In the data released on Tuesday, the Office of National Statistics reported that from the beginning of the year until April 3, there were 217 deaths from the coronavirus in nursing homes in England and Wales; 136 in private homes; and 33 deaths in hospices.
It estimated that 90.2 percent of deaths from the virus occurred in hospitals, while the rest occurred in nursing homes, hospices, or at home. The statistics do not include Scotland or Northern Ireland.
But for the week of March 28 to April 3, the office reported 16,387 deaths in England and Wales, the largest weekly total since it began compiling data in 2005, and 6,082 more than the five-year average death toll for that week. It reported that 3,475 deaths were registered as involving coronavirus.
This suggests either that people are dying of other illnesses at significantly greater than normal rates or that coronavirus is killing even more people than is being accounted for. Medical experts say the lockdown, and the strains on the National Health Service, are leading some people to put off elective surgery or treatments for chronic illnesses, which in turn leads to higher death rates.
Devi Sridhar, the director of the global health governance program at Edinburgh University, said the fuzziness in the data was further evidence of the government’s failure to ramp up testing.
“When you can’t test, there’s no way you can determine if the cause of death was coronavirus,” she said.
While the government has promised to conduct 100,000 tests a day by the end of the month, it performed only 14,506 during the 24-hour period ending on Monday morning. That was lower than the 18,000 tests performed during a comparable period the previous weekend.
Mr. Sunak, the chancellor of the Exchequer, did not dispute the economic figures from the Office for Budget Responsibility, though he highlighted its assertion that this was just one scenario and that the economy could bounce back quickly from a deep trough once the lockdown was lifted. But some economists said they were skeptical of a rapid return to normality.

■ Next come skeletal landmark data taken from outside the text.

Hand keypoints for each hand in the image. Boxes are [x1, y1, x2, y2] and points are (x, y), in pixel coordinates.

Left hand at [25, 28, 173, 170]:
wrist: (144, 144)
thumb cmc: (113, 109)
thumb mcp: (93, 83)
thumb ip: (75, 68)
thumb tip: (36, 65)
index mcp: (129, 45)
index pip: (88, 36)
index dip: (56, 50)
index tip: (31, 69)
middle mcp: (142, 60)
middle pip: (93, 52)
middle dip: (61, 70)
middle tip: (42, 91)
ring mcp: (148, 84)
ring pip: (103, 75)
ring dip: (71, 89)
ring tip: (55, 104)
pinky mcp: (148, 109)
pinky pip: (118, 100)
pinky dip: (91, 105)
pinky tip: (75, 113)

“I don’t buy that the U.K. is going to recover as strongly as the O.B.R. data would suggest,” said Simon Tilford, director of research at Forum New Economy, an economic research institute. “It assumes that a shock of this magnitude is not going to do any lasting damage to the economy.”

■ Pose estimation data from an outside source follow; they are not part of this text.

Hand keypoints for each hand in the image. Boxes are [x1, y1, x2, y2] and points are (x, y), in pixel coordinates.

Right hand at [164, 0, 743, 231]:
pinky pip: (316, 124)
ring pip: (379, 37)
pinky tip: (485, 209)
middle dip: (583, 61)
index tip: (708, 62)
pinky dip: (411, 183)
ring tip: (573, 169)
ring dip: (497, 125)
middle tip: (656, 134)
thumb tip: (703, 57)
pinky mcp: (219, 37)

Making up for lost consumption, particularly in the services sector, would be difficult, said Mr. Tilford, who described the long-term projections as overly optimistic. The report assumes that it is “possible to put the economy into deep freeze and for it to jump straight back to life,” he added.
Playing down reports of tensions within the government over when to reopen the economy, officials rejected reports that the Treasury is pushing for a speedy end to the lockdown. Mr. Sunak said the key to returning to economic health lies in first overcoming the medical crisis.

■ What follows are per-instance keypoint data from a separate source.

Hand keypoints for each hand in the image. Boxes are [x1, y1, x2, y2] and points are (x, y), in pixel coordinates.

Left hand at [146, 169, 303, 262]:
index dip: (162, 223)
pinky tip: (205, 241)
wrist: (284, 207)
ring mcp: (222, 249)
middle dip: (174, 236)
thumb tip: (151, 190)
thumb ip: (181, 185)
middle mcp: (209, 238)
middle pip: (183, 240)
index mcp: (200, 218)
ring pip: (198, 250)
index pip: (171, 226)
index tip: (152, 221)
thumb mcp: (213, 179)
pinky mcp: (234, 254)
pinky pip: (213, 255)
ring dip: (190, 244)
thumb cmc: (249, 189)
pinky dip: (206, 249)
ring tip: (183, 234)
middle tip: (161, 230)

The lockdown is likely to extend well into next month.
In a sign of troubles to come, companies are showing greater than expected interest in the government’s program to avert job losses by paying 80 percent of the wages of people unable to work because of the lockdown. In a survey, about 44 percent of companies said at least half their staff would be paid through the program.
“The lockdown will clearly have a very significant impact on the economy including increased unemployment, lower government revenues and a higher level of national indebtedness,” said Mel Stride, chairman of the House of Commons Treasury select committee.